1813年、リヒャルト・ワーグナーと同じ年に生まれたヴェルディは87歳まで生き、クラシックの大作曲家としては第3位となる長寿を全うした人物でもあります。
生涯に渡ってオペラの作曲に励み、『リゴレット』『椿姫』『アイーダ』といった作品を残しました。
なお、代表曲はサッカー日本代表の入場曲「アイーダ 凱旋行進曲」、そしてエヴァンゲリオンの採用され、有名になった「レクイエム」です。
ヴェルディの出生地はイタリアロマーナ州近郊にあるレ・ロンコーレ村。
決して裕福とはいえないこの地で彼は家業である酒屋兼宿屋を手伝いながら育ちました。
音楽に最初に興味を持ったのは8歳のころであり、父から小型チェンバロを買ってもらったことをキッカケに、演奏に没頭したといわれています。
その後、10歳にして村指折りのチェンバロ/パイプオルガン奏者となったヴェルディは父の勧めにより親元を離れ、下宿をしながらブッセートという街の上級学校と音楽学校に進学。そこで作曲と演奏の技術を磨きました。
17歳の時にはヴェルディを援助してくれている音楽好きの商人バレッツィ家に住み込むようになり、18歳の時にはミラノに住むオペラに精通する音楽教師「ヴァンチェンツォ・ラヴィーニャ」に師事します。
ラヴィーニャの影響を受けたヴェルディは次第にオペラへの興味を膨らませるようになり、その後着々と才能を開花させていきました。
ヴェルディはオペラの聖地ミラノでの成功を夢見て作曲活動を続けていましたが、22歳の時に恩人であるバレッツィの要請により、ブッセートに戻り音楽教師としての生活を送ることとなります。
ミラノでの成功を夢見ていた彼にとっては些か悔いが残る選択となりましたが、経済的に支援をしてもらっているバレッツィを裏切ることは出来ず、要請を素直に飲み込むことにしました。
ブッセートに戻ったことをキッカケに、ヴェルディはバレッツィ家の長女マルゲリータと結婚。
子供にも恵まれ、ヴェルディは安定した職と家庭を持つ「普通の生活」をスタートさせます。
が、しかし。
どうしても夢をあきらめきれなったヴェルディは1839年に一家で再びミラノに移住。
安定した生活を捨て、夢へ再チャレンジすることを決めました。
義父となったバレッツィもこの選択を尊重し、経済的な支援を継続したといわれています。
退路を断ち、家族を自分の実力で食わせていくしかないヴェルディは精力的な作曲活動をミラノにて展開。移住してから1年に立たないうちに処女作『オベルト』をスカラ座で公演することに成功します。

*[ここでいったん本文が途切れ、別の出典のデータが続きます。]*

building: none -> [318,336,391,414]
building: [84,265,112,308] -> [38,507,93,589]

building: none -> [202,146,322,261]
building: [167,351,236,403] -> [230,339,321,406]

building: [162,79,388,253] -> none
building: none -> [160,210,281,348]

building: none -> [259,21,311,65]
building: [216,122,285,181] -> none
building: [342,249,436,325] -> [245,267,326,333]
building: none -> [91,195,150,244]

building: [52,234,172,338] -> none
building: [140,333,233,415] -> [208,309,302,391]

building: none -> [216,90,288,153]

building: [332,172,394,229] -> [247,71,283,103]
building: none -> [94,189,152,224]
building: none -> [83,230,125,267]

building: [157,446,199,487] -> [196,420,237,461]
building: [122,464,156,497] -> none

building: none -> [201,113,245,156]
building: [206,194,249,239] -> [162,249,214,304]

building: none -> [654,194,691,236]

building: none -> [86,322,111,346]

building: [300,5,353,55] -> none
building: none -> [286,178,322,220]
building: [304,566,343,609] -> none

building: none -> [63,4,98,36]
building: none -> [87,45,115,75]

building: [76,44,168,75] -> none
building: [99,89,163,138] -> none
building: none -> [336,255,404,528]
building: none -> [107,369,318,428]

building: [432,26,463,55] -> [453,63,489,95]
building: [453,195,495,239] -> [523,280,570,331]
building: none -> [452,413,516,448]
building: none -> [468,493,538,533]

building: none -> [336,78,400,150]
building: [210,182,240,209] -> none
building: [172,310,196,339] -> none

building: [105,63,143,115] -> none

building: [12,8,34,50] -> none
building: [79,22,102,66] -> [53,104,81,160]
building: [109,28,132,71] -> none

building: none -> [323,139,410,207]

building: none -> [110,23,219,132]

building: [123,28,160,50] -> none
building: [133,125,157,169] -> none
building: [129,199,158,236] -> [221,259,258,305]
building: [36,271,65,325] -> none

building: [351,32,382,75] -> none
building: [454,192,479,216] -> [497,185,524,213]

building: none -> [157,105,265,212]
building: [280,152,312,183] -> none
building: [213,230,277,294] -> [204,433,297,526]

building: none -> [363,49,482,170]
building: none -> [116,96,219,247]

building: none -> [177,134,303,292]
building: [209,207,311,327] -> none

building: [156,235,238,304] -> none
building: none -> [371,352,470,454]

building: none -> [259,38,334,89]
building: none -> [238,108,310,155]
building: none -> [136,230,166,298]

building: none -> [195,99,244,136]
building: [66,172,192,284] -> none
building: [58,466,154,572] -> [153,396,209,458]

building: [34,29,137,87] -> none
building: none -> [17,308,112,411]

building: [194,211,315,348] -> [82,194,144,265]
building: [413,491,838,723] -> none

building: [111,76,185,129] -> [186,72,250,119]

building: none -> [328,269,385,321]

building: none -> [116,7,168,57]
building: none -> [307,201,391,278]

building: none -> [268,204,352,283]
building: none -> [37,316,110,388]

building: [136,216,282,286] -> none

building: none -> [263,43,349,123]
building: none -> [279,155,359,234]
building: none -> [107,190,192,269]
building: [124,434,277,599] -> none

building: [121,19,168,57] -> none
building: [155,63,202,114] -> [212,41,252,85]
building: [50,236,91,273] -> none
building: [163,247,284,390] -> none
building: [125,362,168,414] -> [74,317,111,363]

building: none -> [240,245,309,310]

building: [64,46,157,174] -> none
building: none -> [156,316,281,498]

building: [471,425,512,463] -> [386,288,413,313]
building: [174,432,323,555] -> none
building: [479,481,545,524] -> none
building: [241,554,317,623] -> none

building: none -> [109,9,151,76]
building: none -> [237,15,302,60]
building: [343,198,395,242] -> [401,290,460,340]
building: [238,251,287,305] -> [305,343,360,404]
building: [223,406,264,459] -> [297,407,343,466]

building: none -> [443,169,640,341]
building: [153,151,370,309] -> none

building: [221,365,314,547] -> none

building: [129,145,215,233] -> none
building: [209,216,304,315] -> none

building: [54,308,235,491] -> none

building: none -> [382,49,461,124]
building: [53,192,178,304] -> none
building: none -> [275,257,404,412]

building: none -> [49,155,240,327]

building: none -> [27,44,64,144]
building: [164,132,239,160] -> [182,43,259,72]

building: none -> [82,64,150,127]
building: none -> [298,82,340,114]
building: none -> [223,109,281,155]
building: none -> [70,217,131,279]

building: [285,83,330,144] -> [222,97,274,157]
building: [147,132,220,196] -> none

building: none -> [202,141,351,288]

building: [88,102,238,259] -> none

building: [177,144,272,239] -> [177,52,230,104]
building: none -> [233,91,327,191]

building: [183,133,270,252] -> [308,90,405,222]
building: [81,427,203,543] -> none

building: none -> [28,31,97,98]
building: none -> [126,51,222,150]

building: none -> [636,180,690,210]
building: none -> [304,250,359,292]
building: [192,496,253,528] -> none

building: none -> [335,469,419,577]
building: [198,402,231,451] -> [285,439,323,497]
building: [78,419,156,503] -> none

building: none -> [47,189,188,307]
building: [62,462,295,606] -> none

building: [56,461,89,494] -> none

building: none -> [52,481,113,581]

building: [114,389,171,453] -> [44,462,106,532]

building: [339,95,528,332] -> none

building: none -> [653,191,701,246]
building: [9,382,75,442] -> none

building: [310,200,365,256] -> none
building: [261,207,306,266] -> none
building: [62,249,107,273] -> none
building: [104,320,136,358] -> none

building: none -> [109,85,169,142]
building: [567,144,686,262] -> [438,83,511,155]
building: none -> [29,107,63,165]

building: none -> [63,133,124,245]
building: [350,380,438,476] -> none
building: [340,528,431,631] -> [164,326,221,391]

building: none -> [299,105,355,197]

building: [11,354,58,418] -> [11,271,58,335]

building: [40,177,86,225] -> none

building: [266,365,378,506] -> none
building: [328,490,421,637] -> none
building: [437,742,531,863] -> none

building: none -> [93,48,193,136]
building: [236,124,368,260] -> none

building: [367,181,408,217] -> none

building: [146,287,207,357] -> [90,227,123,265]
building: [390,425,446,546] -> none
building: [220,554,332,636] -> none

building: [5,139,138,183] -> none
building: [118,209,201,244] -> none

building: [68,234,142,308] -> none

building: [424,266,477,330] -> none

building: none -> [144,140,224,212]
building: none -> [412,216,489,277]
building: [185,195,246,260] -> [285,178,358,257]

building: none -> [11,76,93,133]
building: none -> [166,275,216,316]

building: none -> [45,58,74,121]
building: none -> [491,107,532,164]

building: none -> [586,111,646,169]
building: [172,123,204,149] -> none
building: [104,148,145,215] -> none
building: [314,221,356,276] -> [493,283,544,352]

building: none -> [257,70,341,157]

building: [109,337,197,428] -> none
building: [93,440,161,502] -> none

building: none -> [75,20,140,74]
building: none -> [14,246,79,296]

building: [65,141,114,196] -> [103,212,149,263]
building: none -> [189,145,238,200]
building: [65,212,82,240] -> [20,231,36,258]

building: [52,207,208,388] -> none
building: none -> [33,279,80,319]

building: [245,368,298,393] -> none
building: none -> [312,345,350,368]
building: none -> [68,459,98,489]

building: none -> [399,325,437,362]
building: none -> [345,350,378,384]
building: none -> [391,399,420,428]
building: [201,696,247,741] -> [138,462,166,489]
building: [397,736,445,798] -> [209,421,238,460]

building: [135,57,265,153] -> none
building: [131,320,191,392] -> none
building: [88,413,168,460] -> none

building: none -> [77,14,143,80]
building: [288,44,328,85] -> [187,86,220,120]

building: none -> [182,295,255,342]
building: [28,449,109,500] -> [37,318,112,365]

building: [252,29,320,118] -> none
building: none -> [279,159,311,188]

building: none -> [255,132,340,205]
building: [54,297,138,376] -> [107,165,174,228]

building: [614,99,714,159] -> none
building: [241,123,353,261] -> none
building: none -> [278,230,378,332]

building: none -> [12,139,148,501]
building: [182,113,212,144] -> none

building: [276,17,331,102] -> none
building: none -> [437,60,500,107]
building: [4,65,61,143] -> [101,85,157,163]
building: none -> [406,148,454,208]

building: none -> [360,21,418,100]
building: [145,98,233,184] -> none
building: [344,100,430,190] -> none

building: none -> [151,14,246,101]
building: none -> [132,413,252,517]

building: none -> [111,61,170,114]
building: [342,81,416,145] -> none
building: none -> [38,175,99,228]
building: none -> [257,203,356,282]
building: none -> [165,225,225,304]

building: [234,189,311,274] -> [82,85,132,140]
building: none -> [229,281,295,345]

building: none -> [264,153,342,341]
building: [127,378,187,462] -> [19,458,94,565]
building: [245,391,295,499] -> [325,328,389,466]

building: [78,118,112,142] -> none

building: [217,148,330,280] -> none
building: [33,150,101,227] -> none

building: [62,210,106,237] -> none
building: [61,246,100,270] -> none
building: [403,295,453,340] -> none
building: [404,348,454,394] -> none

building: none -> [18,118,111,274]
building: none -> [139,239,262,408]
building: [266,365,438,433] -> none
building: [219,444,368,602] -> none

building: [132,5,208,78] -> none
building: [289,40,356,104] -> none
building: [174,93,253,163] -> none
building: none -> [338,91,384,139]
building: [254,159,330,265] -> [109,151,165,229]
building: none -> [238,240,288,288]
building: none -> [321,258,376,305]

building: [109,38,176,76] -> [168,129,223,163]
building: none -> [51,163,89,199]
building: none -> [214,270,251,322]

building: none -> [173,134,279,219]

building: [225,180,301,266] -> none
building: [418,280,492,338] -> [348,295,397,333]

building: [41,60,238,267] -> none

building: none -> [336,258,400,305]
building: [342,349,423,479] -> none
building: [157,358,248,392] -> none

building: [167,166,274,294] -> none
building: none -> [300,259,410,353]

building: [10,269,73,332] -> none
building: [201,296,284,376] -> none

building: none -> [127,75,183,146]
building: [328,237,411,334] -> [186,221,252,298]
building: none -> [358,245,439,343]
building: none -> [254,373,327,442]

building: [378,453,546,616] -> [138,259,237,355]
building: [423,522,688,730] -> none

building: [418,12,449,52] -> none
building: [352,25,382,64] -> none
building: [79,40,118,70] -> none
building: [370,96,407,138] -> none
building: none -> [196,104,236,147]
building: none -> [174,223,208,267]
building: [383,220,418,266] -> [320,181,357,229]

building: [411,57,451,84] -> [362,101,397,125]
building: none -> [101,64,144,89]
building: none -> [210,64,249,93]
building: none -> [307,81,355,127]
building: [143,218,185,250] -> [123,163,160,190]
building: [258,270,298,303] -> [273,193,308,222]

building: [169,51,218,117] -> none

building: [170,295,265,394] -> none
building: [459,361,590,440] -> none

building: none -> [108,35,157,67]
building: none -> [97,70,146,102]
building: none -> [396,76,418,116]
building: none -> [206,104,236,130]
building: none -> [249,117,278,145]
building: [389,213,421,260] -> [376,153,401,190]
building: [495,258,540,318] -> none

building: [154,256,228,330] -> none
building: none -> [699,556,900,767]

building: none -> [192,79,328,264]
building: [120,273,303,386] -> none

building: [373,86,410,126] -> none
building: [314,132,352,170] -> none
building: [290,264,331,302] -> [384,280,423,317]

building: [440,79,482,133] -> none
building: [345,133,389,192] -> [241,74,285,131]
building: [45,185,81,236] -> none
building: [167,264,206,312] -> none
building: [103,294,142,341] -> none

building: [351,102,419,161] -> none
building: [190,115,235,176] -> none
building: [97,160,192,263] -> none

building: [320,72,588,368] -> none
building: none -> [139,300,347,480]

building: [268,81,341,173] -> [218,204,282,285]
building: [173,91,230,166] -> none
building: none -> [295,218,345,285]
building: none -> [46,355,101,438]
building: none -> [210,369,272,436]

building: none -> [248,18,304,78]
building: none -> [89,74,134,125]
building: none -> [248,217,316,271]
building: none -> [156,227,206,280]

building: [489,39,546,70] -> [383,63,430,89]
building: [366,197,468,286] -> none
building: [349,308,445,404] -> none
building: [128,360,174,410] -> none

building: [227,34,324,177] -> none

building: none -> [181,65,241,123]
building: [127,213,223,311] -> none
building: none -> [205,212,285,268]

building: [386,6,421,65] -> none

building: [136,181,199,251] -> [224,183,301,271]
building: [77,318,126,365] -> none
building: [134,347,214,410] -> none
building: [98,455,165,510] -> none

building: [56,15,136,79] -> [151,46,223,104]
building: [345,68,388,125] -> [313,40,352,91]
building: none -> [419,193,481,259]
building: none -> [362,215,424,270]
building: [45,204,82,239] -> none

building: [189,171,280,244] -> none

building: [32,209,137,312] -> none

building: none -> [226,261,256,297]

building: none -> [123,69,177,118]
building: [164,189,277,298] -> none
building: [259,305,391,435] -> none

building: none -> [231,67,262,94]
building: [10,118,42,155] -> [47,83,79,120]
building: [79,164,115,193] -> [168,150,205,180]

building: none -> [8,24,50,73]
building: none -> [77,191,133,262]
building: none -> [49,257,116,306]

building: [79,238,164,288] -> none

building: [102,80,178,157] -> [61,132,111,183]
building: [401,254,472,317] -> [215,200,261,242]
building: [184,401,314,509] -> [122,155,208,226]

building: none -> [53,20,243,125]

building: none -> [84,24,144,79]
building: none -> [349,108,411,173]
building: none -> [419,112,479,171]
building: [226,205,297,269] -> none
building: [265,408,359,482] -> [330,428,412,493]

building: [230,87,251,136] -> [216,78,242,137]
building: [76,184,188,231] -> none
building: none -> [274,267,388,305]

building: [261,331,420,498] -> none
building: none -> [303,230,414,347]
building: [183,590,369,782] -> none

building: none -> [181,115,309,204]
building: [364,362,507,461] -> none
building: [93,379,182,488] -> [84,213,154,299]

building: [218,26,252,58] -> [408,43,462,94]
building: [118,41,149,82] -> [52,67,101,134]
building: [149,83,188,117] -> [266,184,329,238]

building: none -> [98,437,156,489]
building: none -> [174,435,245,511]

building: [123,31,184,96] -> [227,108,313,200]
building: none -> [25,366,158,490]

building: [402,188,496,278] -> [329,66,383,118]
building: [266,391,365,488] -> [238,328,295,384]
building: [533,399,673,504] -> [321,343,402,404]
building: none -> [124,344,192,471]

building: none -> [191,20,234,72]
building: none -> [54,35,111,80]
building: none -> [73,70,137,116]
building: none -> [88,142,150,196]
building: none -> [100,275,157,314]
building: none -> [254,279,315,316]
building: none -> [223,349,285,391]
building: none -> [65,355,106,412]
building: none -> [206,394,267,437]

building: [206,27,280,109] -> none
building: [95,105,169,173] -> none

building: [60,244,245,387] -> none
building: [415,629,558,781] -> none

この公演は見事に好評を博し、楽譜の出版、さらにはスカラ座の専属作曲家としての契約を勝ち取りました。
オペラ作曲家としてここからヴェルディのサクセスストーリーが始まる!と本人も家族も思っていたことでしょう。
しかしながら運命はヴェルディに強烈な試練を与えます。
長女が病気で1歳7カ月という短い生涯を終え(1838年 ブッセート)、翌1840年には長男も死去。
そしてなんとその翌年の翌1841年には妻マルゲリータすら病気で亡くし、ヴェルディは若くして全ての家族を失い、孤独な生活を送ることとなりました。
この一連の不幸のダメージはあまりにも大きく、ヴェルディは作曲が出来なくなるほど精神を病み、オペラ「一日だけの王様」の公演に大失敗。
完全にモチベーションを失った彼はそのまま暫く「引きこもる」ことになります。
音楽から身を引いていたヴェルディですが、スカラ座支配人メレッリの説得により再起を図ります。
当初はどんな説得にも応じない予定でしたが、旧約聖書のナブコドノゾール王を題材にした台本の「行け、わが思いよ、黄金の翼に乗って」というセリフに感化され、もう一度作曲活動を再開することにしました。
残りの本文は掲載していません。